Given passage >>
-- Opening Marker --

Re: [PATCH 09/14] mm/sparse: remove CONFIG_MEMORY_HOTPLUG-specific usemap allocation handling

From: David Hildenbrand (Arm)

Date: Fri Mar 20 2026 - 14:50:02 EST


On 3/17/26 20:48, Lorenzo Stoakes (Oracle) wrote:
> On Tue, Mar 17, 2026 at 05:56:47PM +0100, David Hildenbrand (Arm) wrote:
>> In 2008, we added through commit 48c906823f39 ("memory hotplug: allocate
>> usemap on the section with pgdat") quite some complexity to try
>> allocating memory for the "usemap" (storing pageblock information
>> per memory section) for a memory section close to the memory of the
>> "pgdat" of the node.
>>
>> The goal was to make memory hotunplug of boot memory more likely to
>> succeed. That commit also added some checks for circular dependencies
>> between two memory sections, whereby two memory sections would contain
>> each others usemap, turning bot memory sections un-removable.
>
> Typo: bot -> both. Presumably you are not talking about memory a bot of some
> kind allocated :P
>
>>
>> However, in 2010, commit a4322e1bad91 ("sparsemem: Put usemap for one node
>> together") started allocating the usemap for multiple memory
>> sections on the same node in one chunk, effectively grouping all usemap
>> allocations of the same node in a single memblock allocation.
>>
>> We don't really give guarantees about memory hotunplug of boot memory, and
>> with the change in 2010, it is pretty much impossible in practice to get
>> any circular dependencies.
>
> Pretty much impossible? :) We can probably go so far as to so impossible no?

Yes.

>
>>
>> commit 48c906823f39 ("memory hotplug: allocate usemap on the section with
>> pgdat") also added the comment:
>>
>> "Similarly, a pgdat can prevent a section being removed. If
>> section A contains a pgdat and section B
>> contains the usemap, both sections become inter-dependent."
>>
>> Given that we don't free the pgdat anymore, that comment (and handling)
>> does not apply.
>
> Isn't pgdat synonymous with a node and that's the data structure that describes
> a node right? Confusingly typedef'd from pglist_data to pg_data_t but then
> referred to as pgdat because all that makes so much sense :)

Yeah, in general we refer to the NODE_DATA as pgdat (grep for it and
you'll be surprised).

>
> But I'm confused, does a section containing a pgdat mean a section having the
> pgdat data structure literally allocated in it?

Yes. "struct pgdat" placed in some memory section.

>
> A usemap is... something that tracks pageblock metadata I think right?

Yes. Essentially a large array of bytes, whereby each byte describes a
pageblock data (migratetype etc)

>
> Anyway I'm also confused by 'given we don't free the pgdat any more', but the
> comment says a 'pgdat can prevent a section being removed' rather than anything
> about it being removed?

Well, if a pgdat resides in some memory section, given that it is
unmovable turns the whole memory section unremovable -> hotunplug fails.

Assuming you could free the pgdat when the node goes offlining, you
would turn that memory section removable.

-- Closing Marker --

Dataset extract >>
-- Opening Marker --

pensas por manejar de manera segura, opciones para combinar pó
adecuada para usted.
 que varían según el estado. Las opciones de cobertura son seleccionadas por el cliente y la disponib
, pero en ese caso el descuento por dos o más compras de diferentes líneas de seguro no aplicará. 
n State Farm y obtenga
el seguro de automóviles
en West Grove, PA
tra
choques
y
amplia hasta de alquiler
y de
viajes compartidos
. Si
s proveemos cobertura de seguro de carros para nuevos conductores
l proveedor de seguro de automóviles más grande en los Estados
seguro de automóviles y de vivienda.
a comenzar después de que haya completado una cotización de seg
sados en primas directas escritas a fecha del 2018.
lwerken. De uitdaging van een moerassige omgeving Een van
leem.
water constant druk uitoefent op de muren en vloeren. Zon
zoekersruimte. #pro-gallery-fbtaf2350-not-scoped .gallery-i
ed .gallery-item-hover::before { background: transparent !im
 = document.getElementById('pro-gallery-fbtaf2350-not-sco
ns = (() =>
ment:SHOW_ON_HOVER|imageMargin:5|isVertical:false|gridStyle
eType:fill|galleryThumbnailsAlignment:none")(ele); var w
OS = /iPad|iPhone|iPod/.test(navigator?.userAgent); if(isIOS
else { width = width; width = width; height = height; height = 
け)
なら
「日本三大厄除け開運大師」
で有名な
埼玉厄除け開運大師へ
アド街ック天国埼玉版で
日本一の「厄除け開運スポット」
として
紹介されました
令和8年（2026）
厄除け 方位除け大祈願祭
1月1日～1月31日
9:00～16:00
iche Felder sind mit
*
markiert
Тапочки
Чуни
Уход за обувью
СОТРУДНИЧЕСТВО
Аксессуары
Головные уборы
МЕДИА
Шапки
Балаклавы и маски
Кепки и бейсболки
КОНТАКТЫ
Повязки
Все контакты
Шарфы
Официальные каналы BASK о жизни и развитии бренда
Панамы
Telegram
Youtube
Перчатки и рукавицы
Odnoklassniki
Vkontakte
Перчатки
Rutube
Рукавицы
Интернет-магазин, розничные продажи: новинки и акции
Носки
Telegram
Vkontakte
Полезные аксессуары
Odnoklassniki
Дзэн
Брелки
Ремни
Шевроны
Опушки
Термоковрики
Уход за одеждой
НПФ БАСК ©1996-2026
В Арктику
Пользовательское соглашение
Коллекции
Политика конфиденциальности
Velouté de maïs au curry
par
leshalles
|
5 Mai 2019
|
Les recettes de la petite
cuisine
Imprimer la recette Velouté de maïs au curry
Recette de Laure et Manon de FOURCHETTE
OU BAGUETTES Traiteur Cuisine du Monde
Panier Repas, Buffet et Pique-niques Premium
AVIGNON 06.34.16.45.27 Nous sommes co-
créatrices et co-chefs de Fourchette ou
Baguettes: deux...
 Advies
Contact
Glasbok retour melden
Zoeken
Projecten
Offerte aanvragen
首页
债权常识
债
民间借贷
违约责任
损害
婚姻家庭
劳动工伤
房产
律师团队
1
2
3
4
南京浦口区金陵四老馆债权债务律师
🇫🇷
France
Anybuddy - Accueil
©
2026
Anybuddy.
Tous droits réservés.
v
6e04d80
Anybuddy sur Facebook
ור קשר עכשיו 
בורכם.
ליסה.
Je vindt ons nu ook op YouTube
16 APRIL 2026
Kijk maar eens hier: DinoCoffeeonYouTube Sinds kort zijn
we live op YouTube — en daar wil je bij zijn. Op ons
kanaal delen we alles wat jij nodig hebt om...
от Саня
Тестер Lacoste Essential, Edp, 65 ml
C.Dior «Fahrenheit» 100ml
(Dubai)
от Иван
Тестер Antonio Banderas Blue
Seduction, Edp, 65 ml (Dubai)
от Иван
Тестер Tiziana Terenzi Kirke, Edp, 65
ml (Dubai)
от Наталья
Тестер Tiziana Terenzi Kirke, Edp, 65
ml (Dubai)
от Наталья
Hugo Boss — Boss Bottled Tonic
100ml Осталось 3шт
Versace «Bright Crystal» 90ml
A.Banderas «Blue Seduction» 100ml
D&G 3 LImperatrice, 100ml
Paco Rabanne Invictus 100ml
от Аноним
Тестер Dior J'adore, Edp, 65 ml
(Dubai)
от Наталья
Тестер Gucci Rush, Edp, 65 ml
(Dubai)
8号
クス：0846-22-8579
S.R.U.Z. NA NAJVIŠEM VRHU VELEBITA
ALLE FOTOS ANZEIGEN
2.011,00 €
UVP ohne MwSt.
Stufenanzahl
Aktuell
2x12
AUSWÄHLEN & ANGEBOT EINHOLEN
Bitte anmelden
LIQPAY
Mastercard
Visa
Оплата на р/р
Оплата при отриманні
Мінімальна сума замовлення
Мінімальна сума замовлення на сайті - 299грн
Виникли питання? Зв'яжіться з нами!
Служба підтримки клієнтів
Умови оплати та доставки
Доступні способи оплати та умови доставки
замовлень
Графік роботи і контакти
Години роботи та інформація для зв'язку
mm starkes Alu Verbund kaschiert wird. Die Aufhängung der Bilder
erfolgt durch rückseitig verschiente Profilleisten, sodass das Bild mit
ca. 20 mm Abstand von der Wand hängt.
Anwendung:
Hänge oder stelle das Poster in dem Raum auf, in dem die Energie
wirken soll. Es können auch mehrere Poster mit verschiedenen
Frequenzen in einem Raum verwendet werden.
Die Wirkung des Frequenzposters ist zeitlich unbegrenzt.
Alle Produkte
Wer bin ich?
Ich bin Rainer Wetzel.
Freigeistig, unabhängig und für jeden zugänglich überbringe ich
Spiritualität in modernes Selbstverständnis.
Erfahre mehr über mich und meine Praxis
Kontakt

-- Closing Marker --

Exercise instructions >>
1. Rewrite part of the usemap thread, beginning at the words "Yes. Essentially a" and stopping after "it being removed?", with "array" changed to "table".
2. Write the next part of the usemap thread, starting right after its final sentence.
The entries come from a different source than the usemap thread.

Task-by-task answers >>
1.
Yes. Essentially a large table of bytes, whereby each byte describes a
pageblock data (migratetype etc)

>
> Anyway I'm also confused by 'given we don't free the pgdat any more', but the
> comment says a 'pgdat can prevent a section being removed' rather than anything
> about it being removed?

2.
And I think that commit somehow assumed that the last memory section
could be removed if all it contains is the corresponding pgdat (which
was never the case).

>
> I guess it means the OTHER section could be prevented from being removed even
> after it's gone.. somehow?
>
> Anyway! I think maybe this could be clearer, somehow :)

I'm afraid the whole purpose of the original patch was sketchy, which is
also while I fail to even explain the original motivation clearly.

Now it's fortunately no longer required. :)

>
>>
>> So let's simply remove this complexity.
>>
>> Signed-off-by: David Hildenbrand (Arm) <david@xxxxxxxxxx>
>
> I think what you've done in the patch is right though, we're not doing any of
> these dances after a4322e1bad91 and pgdats sitting around mean we don't really
> care about where the usemap goes anyway I don't think so...
>
> I usemap and I find myself in a place where I give you a:
>
> Reviewed-by: Lorenzo Stoakes (Oracle) <ljs@xxxxxxxxxx>
>

Thanks ;)

[...]

>> -
>> #ifdef CONFIG_SPARSEMEM_VMEMMAP
>> unsigned long __init section_map_size(void)
>> {
>> @@ -486,7 +390,6 @@ void __init sparse_init_early_section(int nid, struct page *map,
>> unsigned long pnum, unsigned long flags)
>> {
>> BUG_ON(!sparse_usagebuf || sparse_usagebuf >= sparse_usagebuf_end);
>> - check_usemap_section_nr(nid, sparse_usagebuf);
>> sparse_init_one_section(__nr_to_section(pnum), pnum, map,
>> sparse_usagebuf, SECTION_IS_EARLY | flags);
>> sparse_usagebuf = (void *)sparse_usagebuf + mem_section_usage_size();
>> @@ -497,8 +400,7 @@ static int __init sparse_usage_init(int nid, unsigned long map_count)
>> unsigned long size;
>>
>> size = mem_section_usage_size() * map_count;
>> - sparse_usagebuf = sparse_early_usemaps_alloc_pgdat_section(
>> - NODE_DATA(nid), size);
>> + sparse_usagebuf = memblock_alloc_node(size, SMP_CACHE_BYTES, nid);
>
> I guess nid here is the same node as the pgdat?

Yes! before we used NODE_DATA(nid)->node_id, which is really just ... nid :)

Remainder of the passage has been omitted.